マガネが秘密裏に北方へ行くには、これしかない。そもそも聖フリュイテが面倒な教義を作っていなければこんなことをしなくても良いというのに、それからあの時目立っていなければこんなことをわざわざ取引しなくとも良かったのに。
このために、わざわざテオを巻き込んだ。と言っても彼も「リスイが何て言うかだけどね」と、首を縦には振ってくれなかったけれど。
「離婚してください」
「はい?」
「ですから、離婚してください」
そうでなければ、身動きが取れない。どうしてそういう結論に至ったのか説明をしようとして顔を上げ、マガネはこきんとそこで固まった。
「――は」
リスイが、笑っている。それも、とてもとても美しい笑顔で。
「あの、リスイ。聞いていたのですか!」
「聞こえてる」
笑顔なのに、声は低かった。その目はちっとも笑っていなくて、マガネの背を冷たいものが駆け抜ける。
「ああ、聞こえているとも。で?」
「はい?」
「もう一度、言ってくれるか?」
ふっとマガネの上に影が落ちた。身長差も体格差もある上に、今はマガネが座っていてリスイは立っている。言うなれば、ずおんとリスイの影がマガネに覆い被さっている状態、となるだろう。
「ですから、離婚してくださいと……わぷっ」
背中から盛大にベッドへ落ちた。折角起き上がったというのに、リスイのせいだ。
「ああ分かった。何が不満だ? 何が不服だ? それとも誰か、貴女の心を奪ったと?」
ぎしりと、リスイが膝でベッドへと上がる。その体重で軋んだ寝台に、「これはまずい」とマガネの脳内で警鐘が鳴った。
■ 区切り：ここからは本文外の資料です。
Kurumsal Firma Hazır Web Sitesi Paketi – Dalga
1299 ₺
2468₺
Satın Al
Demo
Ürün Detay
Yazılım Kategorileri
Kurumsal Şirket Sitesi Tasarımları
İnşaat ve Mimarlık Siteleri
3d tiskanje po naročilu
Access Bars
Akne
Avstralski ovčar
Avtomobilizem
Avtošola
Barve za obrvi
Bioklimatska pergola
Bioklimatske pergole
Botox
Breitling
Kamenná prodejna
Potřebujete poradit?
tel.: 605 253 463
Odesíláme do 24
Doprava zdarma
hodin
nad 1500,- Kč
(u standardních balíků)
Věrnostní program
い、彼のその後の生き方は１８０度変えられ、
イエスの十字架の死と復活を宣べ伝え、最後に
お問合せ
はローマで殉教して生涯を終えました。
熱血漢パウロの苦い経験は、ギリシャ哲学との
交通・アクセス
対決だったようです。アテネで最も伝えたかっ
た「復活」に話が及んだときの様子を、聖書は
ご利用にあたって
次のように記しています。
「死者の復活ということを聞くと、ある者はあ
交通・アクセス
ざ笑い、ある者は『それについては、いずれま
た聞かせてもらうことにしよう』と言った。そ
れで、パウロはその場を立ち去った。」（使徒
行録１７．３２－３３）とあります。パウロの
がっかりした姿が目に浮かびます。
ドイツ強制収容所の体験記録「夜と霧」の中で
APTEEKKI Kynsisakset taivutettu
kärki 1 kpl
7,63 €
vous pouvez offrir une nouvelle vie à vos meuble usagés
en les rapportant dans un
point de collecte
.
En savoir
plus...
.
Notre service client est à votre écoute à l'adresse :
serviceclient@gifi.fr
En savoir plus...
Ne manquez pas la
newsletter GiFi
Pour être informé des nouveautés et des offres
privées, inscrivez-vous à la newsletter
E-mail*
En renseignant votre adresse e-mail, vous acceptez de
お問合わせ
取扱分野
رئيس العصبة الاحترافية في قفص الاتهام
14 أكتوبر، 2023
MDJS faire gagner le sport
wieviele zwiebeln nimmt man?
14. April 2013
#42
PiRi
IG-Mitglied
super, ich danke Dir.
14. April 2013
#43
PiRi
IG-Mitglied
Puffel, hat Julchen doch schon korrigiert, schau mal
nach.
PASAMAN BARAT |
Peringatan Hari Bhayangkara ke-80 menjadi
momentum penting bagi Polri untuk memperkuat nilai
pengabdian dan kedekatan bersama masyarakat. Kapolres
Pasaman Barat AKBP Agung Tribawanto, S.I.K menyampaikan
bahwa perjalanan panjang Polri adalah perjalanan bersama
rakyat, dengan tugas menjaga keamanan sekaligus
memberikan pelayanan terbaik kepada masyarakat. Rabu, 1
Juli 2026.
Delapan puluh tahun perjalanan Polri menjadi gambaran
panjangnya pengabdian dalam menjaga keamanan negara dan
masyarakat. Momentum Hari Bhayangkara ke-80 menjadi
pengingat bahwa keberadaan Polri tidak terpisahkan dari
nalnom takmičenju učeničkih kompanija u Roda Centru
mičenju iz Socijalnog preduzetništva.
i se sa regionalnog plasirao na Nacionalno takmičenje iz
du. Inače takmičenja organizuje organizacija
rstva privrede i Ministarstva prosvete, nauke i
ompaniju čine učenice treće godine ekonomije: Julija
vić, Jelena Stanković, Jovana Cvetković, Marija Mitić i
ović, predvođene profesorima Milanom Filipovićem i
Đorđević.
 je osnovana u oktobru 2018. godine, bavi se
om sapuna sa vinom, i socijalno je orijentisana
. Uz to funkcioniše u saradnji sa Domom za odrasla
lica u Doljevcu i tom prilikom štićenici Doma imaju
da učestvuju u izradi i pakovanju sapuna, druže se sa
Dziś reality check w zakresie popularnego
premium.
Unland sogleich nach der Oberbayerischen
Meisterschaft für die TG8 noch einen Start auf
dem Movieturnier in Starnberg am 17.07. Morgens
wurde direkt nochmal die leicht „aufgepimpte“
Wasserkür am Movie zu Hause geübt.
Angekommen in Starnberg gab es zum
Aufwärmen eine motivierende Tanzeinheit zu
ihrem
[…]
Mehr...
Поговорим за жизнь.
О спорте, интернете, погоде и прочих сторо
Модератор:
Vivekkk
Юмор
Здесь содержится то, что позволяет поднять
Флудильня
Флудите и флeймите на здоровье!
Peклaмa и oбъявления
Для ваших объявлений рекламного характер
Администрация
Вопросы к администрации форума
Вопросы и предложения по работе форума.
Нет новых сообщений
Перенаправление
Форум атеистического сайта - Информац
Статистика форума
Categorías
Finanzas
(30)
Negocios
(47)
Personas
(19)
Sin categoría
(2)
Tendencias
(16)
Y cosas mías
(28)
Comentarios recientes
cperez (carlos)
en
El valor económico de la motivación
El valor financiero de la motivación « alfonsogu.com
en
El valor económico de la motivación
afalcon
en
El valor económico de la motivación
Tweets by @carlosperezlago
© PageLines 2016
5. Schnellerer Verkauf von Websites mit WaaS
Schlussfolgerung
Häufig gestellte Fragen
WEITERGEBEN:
分かっている。多分、分かっていた。そう簡単にリスイが納得しないということくらい。
「だから話を聞きなさいと言っているのです!」
「嫌だ」
逃げられない。リスイにマガネを逃がす気がない。
「俺にそんなことを言ったら、こうなると分かっていただろう?」
「だから!」
ともかくリスイを止めなければと、マガネは声を張り上げた。